***** Selected text *****

Because, as I said, I’d have lots of questions before I’d drop my nets, leave my boat and traipse after this guy I barely know. Even if I think he is the Messiah, I’d still want to get a few things straight before I follow. I’m not a good follower. It does not come naturally to me. I’d want to know where we are going, why, and how long it will take exactly to get there. Maybe you can relate too? Hmm?

So this is what I want to know: how does this “Follow me” thing work? How does Jesus get these four guys with just a word? How does he overcome their doubts, their skepticism, their questions as to why and wherefore they goeth? Because if I knew how he did it for them, it might just show how Jesus does that for me, for you…

Clever people who read their bibles regularly will point out at this juncture that it wasn’t the first time they’d met Jesus. Our gospel last week actually tells of their first encounter, Andrew, John, and Peter at least with Jesus. The “follow me” thing happened after John went to prison. But our Gospel last week showed how before this, Andrew and John spent a day with Jesus.

*****

*Task A*
In the passage on following Jesus, when did the "follow me" call happen?
*Task B*
Reproduce the stretch of the passage on following Jesus from "Clever people who" through "day with Jesus.".

***** Dataset extract *****

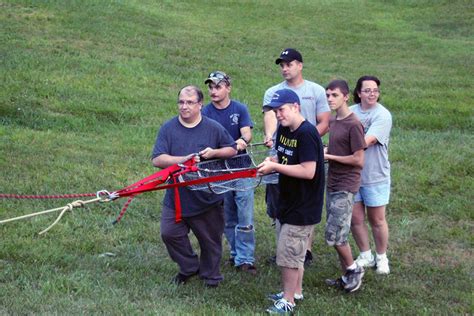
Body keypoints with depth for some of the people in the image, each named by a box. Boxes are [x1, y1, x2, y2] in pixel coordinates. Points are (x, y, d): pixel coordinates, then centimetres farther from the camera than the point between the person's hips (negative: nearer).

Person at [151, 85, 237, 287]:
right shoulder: (168, 128, -2)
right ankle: (189, 267, 22)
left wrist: (214, 152, -14)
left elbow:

*****

*Task output A*
It happened after John went to prison.

*Task output B*
Clever people who read their bibles regularly will point out at this juncture that it wasn’t the first time they’d met Jesus. Our gospel last week actually tells of their first encounter, Andrew, John, and Peter at least with Jesus. The “follow me” thing happened after John went to prison. But our Gospel last week showed how before this, Andrew and John spent a day with Jesus.